* _WORK TASK_: From the items below, copy out each line that contains the string "désirez", matching uppercase and lowercase exactly.

* _MATERIAL PROVIDED_:
····················

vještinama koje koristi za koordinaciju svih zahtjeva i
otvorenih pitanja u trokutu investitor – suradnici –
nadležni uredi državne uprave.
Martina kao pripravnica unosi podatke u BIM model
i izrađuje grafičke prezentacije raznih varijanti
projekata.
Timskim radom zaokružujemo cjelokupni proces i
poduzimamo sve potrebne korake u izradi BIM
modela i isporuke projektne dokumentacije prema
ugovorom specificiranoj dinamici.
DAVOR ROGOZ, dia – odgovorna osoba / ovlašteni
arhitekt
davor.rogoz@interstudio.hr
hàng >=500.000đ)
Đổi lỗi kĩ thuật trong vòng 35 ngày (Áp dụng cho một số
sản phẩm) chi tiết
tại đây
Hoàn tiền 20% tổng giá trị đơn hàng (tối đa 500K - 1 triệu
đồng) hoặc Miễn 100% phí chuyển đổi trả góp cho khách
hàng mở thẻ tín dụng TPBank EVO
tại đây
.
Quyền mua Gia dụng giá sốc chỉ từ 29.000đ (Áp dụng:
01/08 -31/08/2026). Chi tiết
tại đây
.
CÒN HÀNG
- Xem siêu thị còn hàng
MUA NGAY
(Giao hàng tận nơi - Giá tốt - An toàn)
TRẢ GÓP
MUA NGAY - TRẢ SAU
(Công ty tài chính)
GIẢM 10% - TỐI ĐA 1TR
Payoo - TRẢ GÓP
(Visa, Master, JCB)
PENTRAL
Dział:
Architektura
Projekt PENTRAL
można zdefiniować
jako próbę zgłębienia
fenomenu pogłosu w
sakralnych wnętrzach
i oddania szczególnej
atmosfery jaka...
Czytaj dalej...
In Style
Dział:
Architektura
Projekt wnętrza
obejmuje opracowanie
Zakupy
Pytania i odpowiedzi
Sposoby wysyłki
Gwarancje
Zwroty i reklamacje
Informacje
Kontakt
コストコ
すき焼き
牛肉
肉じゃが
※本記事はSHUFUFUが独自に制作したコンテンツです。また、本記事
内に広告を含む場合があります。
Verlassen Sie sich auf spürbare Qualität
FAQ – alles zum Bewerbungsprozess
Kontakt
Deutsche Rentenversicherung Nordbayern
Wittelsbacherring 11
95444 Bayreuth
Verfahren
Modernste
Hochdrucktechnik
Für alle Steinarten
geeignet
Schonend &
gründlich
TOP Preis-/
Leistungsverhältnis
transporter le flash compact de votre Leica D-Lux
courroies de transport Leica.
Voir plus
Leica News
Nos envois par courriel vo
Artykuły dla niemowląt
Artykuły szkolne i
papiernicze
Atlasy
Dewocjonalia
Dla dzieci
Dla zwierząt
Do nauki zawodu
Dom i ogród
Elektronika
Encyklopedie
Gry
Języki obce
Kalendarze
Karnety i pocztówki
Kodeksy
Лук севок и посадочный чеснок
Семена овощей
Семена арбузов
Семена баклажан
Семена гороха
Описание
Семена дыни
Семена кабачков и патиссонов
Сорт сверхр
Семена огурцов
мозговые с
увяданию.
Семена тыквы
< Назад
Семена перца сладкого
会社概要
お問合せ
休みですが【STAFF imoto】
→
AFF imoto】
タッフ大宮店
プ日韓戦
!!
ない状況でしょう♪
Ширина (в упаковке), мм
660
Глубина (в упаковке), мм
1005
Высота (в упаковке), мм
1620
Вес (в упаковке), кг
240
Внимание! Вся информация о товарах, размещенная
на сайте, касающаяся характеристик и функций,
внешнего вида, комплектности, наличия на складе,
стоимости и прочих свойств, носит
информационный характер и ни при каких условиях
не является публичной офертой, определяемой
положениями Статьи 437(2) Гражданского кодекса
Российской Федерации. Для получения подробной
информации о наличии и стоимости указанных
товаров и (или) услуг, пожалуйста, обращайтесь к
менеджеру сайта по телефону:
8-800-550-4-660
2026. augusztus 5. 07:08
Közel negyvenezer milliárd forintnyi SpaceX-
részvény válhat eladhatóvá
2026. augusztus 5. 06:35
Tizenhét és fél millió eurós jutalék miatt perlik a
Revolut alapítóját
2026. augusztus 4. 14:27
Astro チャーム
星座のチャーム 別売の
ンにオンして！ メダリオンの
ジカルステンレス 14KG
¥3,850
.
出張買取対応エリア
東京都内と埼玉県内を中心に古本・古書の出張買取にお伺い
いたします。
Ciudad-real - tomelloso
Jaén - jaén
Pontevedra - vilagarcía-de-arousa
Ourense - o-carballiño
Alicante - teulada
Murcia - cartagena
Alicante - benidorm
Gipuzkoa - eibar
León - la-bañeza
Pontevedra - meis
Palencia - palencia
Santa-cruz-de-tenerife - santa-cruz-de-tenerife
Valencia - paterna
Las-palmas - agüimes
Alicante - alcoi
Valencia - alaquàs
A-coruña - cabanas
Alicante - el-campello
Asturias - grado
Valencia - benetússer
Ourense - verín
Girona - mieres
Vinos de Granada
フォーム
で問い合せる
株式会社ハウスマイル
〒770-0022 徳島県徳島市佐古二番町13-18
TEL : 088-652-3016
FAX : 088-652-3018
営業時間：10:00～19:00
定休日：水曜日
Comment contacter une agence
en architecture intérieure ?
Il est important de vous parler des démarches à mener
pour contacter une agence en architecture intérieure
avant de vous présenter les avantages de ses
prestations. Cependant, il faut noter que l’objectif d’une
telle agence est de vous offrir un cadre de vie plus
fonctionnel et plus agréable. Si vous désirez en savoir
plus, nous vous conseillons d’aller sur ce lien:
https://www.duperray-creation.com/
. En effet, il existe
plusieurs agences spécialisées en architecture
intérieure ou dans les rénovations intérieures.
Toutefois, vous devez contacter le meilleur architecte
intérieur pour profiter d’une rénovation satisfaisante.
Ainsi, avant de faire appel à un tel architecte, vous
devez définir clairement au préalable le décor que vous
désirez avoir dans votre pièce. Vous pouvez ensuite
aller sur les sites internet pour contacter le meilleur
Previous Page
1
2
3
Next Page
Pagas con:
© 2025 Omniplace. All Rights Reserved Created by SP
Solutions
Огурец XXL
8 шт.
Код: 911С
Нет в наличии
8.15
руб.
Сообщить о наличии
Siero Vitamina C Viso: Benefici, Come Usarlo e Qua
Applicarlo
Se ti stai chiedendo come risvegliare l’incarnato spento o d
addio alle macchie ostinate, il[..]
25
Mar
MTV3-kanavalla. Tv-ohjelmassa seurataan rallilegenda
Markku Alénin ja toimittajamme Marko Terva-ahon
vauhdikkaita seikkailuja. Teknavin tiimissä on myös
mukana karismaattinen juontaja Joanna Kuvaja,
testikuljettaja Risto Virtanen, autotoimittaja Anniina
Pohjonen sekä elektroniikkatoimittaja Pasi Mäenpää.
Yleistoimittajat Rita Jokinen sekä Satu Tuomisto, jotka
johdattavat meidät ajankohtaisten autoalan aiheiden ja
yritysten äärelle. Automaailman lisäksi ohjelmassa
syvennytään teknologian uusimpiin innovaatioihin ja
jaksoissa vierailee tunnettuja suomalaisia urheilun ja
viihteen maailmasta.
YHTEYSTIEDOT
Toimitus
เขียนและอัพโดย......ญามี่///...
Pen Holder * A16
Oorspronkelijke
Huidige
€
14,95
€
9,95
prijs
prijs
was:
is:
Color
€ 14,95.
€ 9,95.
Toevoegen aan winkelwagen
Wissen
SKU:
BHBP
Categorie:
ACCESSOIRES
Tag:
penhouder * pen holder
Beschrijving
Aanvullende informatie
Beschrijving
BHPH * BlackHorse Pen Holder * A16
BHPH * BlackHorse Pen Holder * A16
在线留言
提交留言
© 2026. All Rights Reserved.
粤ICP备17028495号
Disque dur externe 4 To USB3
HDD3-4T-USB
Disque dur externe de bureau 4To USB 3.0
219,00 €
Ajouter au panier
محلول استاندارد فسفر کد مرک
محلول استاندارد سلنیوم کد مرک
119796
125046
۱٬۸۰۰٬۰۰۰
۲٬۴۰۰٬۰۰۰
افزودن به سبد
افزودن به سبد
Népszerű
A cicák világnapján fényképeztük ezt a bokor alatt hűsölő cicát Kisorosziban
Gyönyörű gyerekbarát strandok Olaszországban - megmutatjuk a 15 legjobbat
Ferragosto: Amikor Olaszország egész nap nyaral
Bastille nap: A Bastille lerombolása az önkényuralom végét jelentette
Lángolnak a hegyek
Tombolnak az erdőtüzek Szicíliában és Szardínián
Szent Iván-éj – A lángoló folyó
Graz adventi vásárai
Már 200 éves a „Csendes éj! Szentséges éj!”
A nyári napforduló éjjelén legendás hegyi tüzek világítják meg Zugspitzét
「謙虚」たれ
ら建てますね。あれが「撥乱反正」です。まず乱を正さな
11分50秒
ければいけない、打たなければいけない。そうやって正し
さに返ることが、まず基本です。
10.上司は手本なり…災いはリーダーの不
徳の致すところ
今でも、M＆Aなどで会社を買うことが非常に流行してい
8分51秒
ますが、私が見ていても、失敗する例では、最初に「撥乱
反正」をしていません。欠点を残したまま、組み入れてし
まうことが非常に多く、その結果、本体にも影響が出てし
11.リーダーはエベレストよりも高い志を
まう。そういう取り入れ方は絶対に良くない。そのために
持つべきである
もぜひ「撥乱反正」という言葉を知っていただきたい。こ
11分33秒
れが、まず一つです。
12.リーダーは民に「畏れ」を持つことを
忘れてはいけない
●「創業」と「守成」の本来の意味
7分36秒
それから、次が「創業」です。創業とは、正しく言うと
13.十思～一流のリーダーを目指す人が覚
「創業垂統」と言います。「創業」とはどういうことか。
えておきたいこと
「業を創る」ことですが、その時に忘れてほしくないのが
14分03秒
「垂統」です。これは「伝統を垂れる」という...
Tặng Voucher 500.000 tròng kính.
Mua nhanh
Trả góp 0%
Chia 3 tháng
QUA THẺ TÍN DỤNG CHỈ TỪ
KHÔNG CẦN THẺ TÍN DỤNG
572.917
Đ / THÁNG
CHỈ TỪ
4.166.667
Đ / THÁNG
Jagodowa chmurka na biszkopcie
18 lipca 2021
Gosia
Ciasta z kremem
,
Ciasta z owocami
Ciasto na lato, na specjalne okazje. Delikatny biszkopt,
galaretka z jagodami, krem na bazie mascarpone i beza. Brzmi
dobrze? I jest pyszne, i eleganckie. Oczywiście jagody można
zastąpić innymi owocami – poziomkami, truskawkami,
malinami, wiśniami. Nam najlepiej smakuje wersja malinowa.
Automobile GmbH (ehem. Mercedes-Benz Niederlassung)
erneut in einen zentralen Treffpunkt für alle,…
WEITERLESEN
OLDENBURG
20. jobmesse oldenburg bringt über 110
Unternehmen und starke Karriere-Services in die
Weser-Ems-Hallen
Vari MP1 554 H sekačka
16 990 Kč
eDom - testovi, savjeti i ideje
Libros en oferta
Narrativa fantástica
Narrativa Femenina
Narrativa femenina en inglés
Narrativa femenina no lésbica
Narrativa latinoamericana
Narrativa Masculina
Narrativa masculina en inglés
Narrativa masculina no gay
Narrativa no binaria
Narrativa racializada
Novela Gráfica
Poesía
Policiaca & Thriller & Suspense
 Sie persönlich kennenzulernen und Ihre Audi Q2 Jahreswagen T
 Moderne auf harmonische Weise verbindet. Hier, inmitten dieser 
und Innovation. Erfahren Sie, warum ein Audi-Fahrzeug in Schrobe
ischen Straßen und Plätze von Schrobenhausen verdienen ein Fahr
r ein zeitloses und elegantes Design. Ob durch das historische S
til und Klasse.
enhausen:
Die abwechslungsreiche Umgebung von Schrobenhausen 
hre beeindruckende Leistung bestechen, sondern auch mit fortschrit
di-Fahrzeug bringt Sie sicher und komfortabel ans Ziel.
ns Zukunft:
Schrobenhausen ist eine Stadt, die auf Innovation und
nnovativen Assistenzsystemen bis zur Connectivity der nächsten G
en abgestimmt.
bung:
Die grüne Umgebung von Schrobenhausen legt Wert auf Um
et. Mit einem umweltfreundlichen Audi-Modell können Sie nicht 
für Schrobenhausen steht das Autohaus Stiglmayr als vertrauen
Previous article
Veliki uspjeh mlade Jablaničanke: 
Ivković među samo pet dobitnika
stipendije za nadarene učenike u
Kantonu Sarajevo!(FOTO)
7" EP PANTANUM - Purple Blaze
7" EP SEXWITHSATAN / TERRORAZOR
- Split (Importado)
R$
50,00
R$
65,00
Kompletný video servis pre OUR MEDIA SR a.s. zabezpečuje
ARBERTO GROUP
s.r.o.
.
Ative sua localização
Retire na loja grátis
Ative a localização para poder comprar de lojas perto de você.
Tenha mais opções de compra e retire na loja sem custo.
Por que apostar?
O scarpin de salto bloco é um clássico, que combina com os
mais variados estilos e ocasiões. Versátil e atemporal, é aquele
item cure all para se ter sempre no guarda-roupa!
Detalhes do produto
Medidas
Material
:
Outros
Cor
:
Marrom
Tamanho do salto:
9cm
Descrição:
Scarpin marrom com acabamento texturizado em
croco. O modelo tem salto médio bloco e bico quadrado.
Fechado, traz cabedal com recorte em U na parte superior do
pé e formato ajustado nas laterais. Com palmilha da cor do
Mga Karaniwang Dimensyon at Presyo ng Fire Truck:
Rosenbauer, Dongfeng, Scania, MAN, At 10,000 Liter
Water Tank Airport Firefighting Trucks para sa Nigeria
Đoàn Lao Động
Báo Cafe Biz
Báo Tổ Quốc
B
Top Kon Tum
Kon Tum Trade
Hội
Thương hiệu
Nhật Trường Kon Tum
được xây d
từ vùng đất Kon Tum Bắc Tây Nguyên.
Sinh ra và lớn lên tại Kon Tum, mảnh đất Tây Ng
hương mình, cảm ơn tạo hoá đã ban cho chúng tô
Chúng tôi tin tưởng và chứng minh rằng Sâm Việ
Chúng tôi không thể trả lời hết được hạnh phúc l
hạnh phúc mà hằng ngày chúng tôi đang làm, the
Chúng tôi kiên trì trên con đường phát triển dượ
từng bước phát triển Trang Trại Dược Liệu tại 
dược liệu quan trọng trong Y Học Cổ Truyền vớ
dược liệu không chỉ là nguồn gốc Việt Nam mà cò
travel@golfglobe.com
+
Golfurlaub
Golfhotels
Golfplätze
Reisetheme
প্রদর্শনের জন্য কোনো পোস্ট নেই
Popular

····················

* _WRITTEN RESPONSE_:
fonctionnel et plus agréable. Si vous désirez en savoir
désirez avoir dans votre pièce. Vous pouvez ensuite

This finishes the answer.